--- THE DATA Enclosed Below ---

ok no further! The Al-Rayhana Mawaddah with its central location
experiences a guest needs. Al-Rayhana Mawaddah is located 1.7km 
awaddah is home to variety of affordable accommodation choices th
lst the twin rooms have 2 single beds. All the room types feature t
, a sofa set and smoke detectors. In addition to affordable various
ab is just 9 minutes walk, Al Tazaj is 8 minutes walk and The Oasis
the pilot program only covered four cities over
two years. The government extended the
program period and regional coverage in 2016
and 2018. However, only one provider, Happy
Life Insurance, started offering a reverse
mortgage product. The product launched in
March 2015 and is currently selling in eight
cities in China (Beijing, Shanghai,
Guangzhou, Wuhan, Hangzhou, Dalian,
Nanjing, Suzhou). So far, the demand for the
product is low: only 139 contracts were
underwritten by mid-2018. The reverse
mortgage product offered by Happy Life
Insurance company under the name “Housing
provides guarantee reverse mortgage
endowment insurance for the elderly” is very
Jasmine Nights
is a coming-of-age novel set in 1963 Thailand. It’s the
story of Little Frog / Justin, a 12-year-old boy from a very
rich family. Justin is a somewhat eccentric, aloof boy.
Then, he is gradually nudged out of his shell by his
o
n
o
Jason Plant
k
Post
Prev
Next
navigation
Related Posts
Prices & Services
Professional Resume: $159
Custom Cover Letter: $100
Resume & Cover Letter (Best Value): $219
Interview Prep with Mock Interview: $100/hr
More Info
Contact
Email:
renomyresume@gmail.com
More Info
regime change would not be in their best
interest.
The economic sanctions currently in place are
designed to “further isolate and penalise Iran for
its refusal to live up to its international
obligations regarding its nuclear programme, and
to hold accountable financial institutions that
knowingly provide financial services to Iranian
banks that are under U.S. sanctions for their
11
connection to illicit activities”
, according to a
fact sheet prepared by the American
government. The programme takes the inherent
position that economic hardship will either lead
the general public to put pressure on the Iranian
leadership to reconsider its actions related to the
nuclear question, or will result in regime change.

--- End of Enclosed THE DATA ---

Keeping every character as it is, restate the lines above that run from the line with "experiences a guest" through the line with "and 2018. However, only one provider, Happy", both included, and nothing else.

→ OUTPUT OF THE TASK:
experiences a guest needs. Al-Rayhana Mawaddah is located 1.7km 
awaddah is home to variety of affordable accommodation choices th
lst the twin rooms have 2 single beds. All the room types feature t
, a sofa set and smoke detectors. In addition to affordable various
ab is just 9 minutes walk, Al Tazaj is 8 minutes walk and The Oasis
the pilot program only covered four cities over
two years. The government extended the
program period and regional coverage in 2016
and 2018. However, only one provider, Happy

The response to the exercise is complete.